Indigo was growing there in profusion, and, according to Harris, this leguminous plant passed with reason for the most usurping plant of the country. If a field came to be abandoned, this parasite, as much despised as the thistle or the nettle, took possession of it immediately.
One tree seemed lacking in this forest, which ought to be very common in this part of the new continent; it was the caoutchouc-tree. In fact, the "ficus primoides," the "castilloa elastica," the "cecropia peltats," the "collophora utilis," the "cameraria letifolia," and above all, the "syphonia elastica," which belong to different families, abound in the provinces of South America. And meanwhile, a rather singular thing, there was not a single one to be seen.
Now, Dick Sand had particularly promised his friend Jack to show him some caoutchouc trees. So a great deception for the little boy, who figured to himself that gourds, speaking babies, articulate punchinellos, and elastic balloons grew quite naturally on those trees. He complained.
"Patience, my good little man," replied Harris. "We shall find some of those caoutchoucs, and by hundreds, in the neighborhood of the farm."
"Handsome ones, very elastic?" asked little Jack.

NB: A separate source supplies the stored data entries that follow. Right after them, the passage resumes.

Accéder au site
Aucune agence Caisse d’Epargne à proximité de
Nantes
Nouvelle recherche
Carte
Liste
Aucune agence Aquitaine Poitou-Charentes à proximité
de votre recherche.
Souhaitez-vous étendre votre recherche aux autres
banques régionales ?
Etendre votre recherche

"The most elastic there are. Hold! while waiting, do you want a good fruit to take away your thirst?" And, while speaking, Harris went to gather from a tree some fruits, which seemed to be as pleasant to the taste as those from the peach-tree.
"Are you very sure, Mr. Harris," asked Mrs. Weldon, "that this fruit can do no harm?"
"Mrs. Weldon, I am going to convince you," replied the American, who took a large mouthful of one of those fruits. "It is a mango."
And little Jack, without any more pressing, followed Harris's example, He declared that it was very good, "those pears," and the tree was at once put under contribution.
Those mangos belonged to a species whose fruit is ripe in March and April, others being so only in September, and, consequently, their mangos were just in time.
"Yes, it is good, good, good!" said little Jack, with his mouth full. "But my friend Dick has promised me caoutchoucs, if I was very good, and I want caoutchoucs!"
"You will have them, Jack," replied Mrs. Weldon, "because Mr. Harris assures you of it."
"But that is not all," went on Jack. "My friend Dick has promised me some other thing!"
"What then, has friend Dick promised?" asked Harris, smiling.
"Some humming-birds, sir."
"And you shall have some humming-birds, my good little man, but farther on--farther on," replied Harris.
The fact is that little Jack had a right to claim some of these charming creatures, for he was now in a country where they should abound.